Re: [PATCH v11 1/8] dax: Introduce holder for dax_device

From: Dan Williams
Date: Thu Apr 07 2022 - 21:38:24 EST


[ add Mauro and Tony for RAS discussion ]

On Wed, Apr 6, 2022 at 1:39 PM Darrick J. Wong <djwong@xxxxxxxxxx> wrote:
>
> On Tue, Apr 05, 2022 at 06:22:48PM -0700, Dan Williams wrote:
> > On Tue, Apr 5, 2022 at 5:55 PM Jane Chu <jane.chu@xxxxxxxxxx> wrote:
> > >
> > > On 3/30/2022 9:18 AM, Darrick J. Wong wrote:
> > > > On Wed, Mar 30, 2022 at 08:49:29AM -0700, Christoph Hellwig wrote:
> > > >> On Wed, Mar 30, 2022 at 06:58:21PM +0800, Shiyang Ruan wrote:
> > > >>> As the code I pasted before, pmem driver will subtract its ->data_offset,
> > > >>> which is byte-based. And the filesystem who implements ->notify_failure()
> > > >>> will calculate the offset in unit of byte again.
> > > >>>
> > > >>> So, leave its function signature byte-based, to avoid repeated conversions.
> > > >>
> > > >> I'm actually fine either way, so I'll wait for Dan to comment.
> > > >
> > > > FWIW I'd convinced myself that the reason for using byte units is to
> > > > make it possible to reduce the pmem failure blast radius to subpage
> > > > units... but then I've also been distracted for months. :/
> > > >
> > >
> > > Yes, thanks Darrick! I recall that.
> > > Maybe just add a comment about why byte unit is used?
> >
> > I think we start with page failure notification and then figure out
> > how to get finer grained through the dax interface in follow-on
> > changes. Otherwise, for finer grained error handling support,
> > memory_failure() would also need to be converted to stop upcasting
> > cache-line granularity to page granularity failures. The native MCE
> > notification communicates a 'struct mce' that can be in terms of
> > sub-page bytes, but the memory management implications are all page
> > based. I assume the FS implications are all FS-block-size based?
>
> I wouldn't necessarily make that assumption -- for regular files, the
> user program is in a better position to figure out how to reset the file
> contents.
>
> For fs metadata, it really depends. In principle, if (say) we could get
> byte granularity poison info, we could look up the space usage within
> the block to decide if the poisoned part was actually free space, in
> which case we can correct the problem by (re)zeroing the affected bytes
> to clear the poison.
>
> Obviously, if the blast radius hits the internal space info or something
> that was storing useful data, then you'd have to rebuild the whole block
> (or the whole data structure), but that's not necessarily a given.

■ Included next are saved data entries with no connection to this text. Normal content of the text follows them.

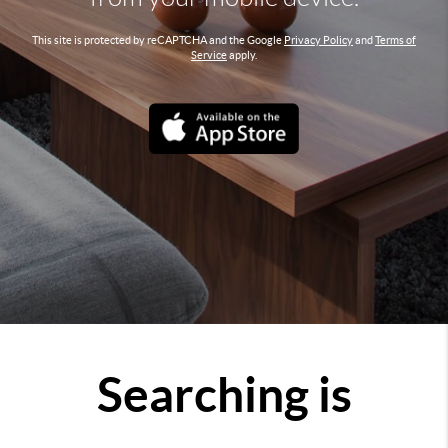
This site is protected by reCAPTCHA and the Google
Privacy Policy
and
Terms of
Service
apply.
Searching is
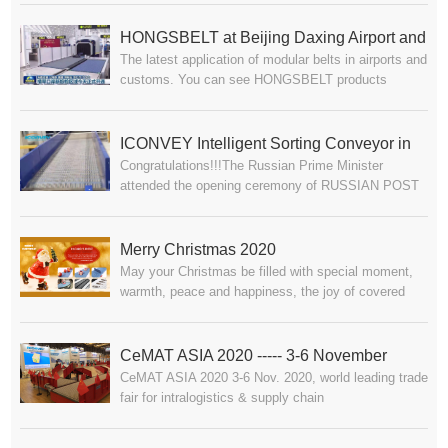
Autumn.HONGSBELT/ICONVEY【Intelligent
Modular Belt Conveyor System for Automotive
HONGSBELT at Beijing Daxing Airport and
Industry】Waiting for your visit at booth 11.2A19,
The latest application of modular belts in airports and
Zhuhai Hengqin Port
Guangzhou, China.
customs. You can see HONGSBELT products
working perfectly at Beijing Daxing Airport and
Zhuhai Hengqin Port.
ICONVEY Intelligent Sorting Conveyor in
Congratulations!!!The Russian Prime Minister
RUSSIAN POST
attended the opening ceremony of RUSSIAN POST
where iConvey Intelligent Modular Belt Sorting
Conveyor System has been successfully installed.
The sorting efficiency reaches total 50,000 to 60,000
Merry Christmas 2020
parcels, which was well appraised by relevant
May your Christmas be filled with special moment,
Russian leaders.Conveying, moves the world
warmth, peace and happiness, the joy of covered
forward!
ones near, and wishing you all the joys of Christmas
and a year of happiness.-------- From HONGSBELT
Team
CeMAT ASIA 2020 ----- 3-6 November
CeMAT ASIA 2020 3-6 Nov. 2020, world leading trade
fair for intralogistics & supply chain
management.HONGSBELT/ICONVEY 【Intelligent
Modular Belt Conveyor System for Logistic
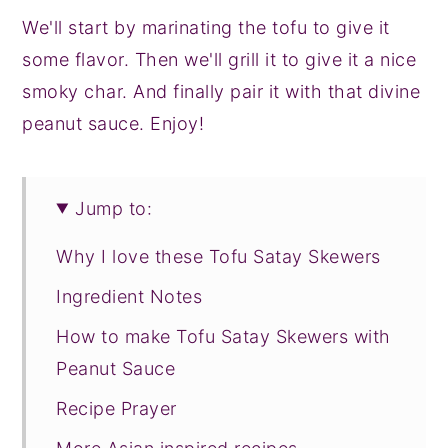
We'll start by marinating the tofu to give it
some flavor. Then we'll grill it to give it a nice
smoky char. And finally pair it with that divine
peanut sauce. Enjoy!
Jump to:
Why I love these Tofu Satay Skewers
Ingredient Notes
How to make Tofu Satay Skewers with
Peanut Sauce
Recipe Prayer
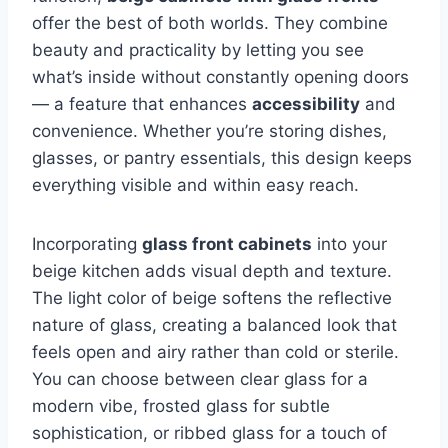
offer the best of both worlds. They combine
beauty and practicality by letting you see
what’s inside without constantly opening doors
— a feature that enhances
accessibility
and
convenience. Whether you’re storing dishes,
glasses, or pantry essentials, this design keeps
everything visible and within easy reach.
Incorporating
glass front cabinets
into your
beige kitchen adds visual depth and texture.
The light color of beige softens the reflective
nature of glass, creating a balanced look that
feels open and airy rather than cold or sterile.
You can choose between clear glass for a
modern vibe, frosted glass for subtle
sophistication, or ribbed glass for a touch of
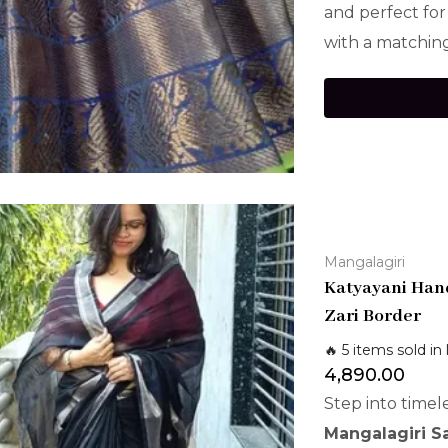
and perfect for
with a matching
Mangalagiri
Katyayani Hand
Zari Border
🔥 5 items sold in 
4,890.00
Step into timel
Mangalagiri S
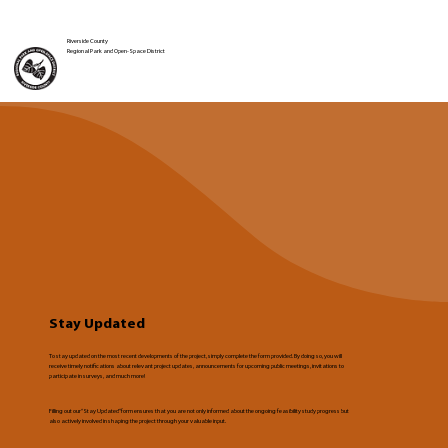
Riverside County
Regional Park and Open-Space District
Stay Updated
To stay updated on the most recent developments of the project, simply complete the form provided. By doing so, you will
receive timely notifications about relevant project updates, announcements for upcoming public meetings, invitations to
participate in surveys, and much more!
Filling out our “Stay Updated” form ensures that you are not only informed about the ongoing feasibility study progress but
also actively involved in shaping the project through your valuable input.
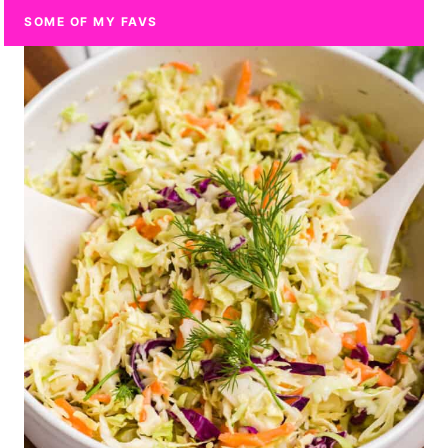
SOME OF MY FAVS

tl;dr: dax_holder_notify_failure() != fs->notify_failure()

So I think I see some confusion between what DAX->notify_failure()
needs, memory_failure() needs, the raw information provided by the
hardware, and the failure granularity the filesystem can make use of.

DAX and memory_failure() need to make immediate page granularity
decisions. They both need to map out whole pages (in the direct map
and userspace respectively) to prevent future poison consumption, at
least until the poison is repaired.

The event that leads to a page being failed can be triggered by a
hardware error as small as an individual cacheline. While that is
interesting to a filesystem it isn't information that memory_failure()
and DAX can utilize.

The reason DAX needs to have a callback into filesystem code is to map
the page failure back to all the processes that might have that page
mapped because reflink means that page->mapping is not sufficient to
find all the affected 'struct address_space' instances. So it's more
of an address-translation / "help me kill processes" service than a
general failure notification service.

Currently when raw hardware event happens there are mechanisms like
arch-specific notifier chains, like powerpc::mce_register_notifier()
and x86::mce_register_decode_chain(), or other platform firmware code
like ghes_edac_report_mem_error() that uplevel the error to a coarse
page granularity failure, while emitting the fine granularity error
event to userspace.

All of this to say that the interface to ask the fs to do the bottom
half of memory_failure() (walking affected 'struct address_space'
instances and killing processes (mf_dax_kill_procs())) is different
than the general interface to tell the filesystem that memory has gone
bad relative to a device. So if the only caller of
fs->notify_failure() handler is this code:

+ if (pgmap->ops->memory_failure) {
+ rc = pgmap->ops->memory_failure(pgmap, PFN_PHYS(pfn), PAGE_SIZE,
+ flags);

...then you'll never get fine-grained reports. So, I still think the
DAX, pgmap and memory_failure() interface should be pfn based. The
interface to the *filesystem* ->notify_failure() can still be
byte-based, but the trigger for that byte based interface will likely
need to be something driven by another agent. Perhaps like rasdaemon
in userspace translating all the arch specific physical address events
back into device-relative offsets and then calling a new ABI that is
serviced by fs->notify_failure() on the backend.